**WHAT THIS TASK INVOLVES**
The expected output is each line below containing "アンドゥ", copied in full.

(Stored data entries)
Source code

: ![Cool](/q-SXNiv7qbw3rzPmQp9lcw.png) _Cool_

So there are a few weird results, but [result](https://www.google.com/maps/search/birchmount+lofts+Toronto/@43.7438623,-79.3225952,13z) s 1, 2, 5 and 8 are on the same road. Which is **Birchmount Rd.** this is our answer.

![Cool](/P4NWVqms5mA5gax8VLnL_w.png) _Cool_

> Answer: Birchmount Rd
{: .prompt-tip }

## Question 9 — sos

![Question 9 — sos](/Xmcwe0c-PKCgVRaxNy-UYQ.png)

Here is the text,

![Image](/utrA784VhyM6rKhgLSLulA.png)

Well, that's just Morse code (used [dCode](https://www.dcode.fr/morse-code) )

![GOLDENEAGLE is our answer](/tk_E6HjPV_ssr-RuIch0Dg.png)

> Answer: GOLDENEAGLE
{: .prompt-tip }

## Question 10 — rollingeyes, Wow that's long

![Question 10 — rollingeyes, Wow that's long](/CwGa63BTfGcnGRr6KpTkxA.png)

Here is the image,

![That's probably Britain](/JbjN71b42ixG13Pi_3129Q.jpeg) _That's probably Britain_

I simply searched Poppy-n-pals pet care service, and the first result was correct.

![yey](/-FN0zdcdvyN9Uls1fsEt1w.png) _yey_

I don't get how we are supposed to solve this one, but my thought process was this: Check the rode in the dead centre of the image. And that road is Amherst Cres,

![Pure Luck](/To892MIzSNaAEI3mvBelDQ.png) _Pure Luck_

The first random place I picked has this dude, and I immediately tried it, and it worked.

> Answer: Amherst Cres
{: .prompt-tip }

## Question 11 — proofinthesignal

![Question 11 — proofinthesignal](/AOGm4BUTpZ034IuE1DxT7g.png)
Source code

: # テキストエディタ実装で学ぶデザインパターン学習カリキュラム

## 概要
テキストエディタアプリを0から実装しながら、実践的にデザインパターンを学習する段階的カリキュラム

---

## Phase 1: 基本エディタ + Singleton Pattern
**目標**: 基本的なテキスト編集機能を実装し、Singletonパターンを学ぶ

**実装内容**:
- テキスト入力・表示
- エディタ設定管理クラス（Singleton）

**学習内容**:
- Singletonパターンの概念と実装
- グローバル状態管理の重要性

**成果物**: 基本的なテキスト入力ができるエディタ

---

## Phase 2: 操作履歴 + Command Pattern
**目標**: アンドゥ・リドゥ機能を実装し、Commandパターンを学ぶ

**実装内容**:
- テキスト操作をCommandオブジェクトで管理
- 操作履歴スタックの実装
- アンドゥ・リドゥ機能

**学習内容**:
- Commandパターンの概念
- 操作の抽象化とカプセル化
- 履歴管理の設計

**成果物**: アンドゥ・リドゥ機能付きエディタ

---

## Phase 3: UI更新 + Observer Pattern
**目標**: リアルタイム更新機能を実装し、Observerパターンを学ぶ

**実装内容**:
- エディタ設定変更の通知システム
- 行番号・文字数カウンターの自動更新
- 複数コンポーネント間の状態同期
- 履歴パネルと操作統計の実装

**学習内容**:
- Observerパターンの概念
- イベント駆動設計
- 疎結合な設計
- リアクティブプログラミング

**ANSWER TO THE EXERCISE**
**目標**: アンドゥ・リドゥ機能を実装し、Commandパターンを学ぶ
- アンドゥ・リドゥ機能
**成果物**: アンドゥ・リドゥ機能付きエディタ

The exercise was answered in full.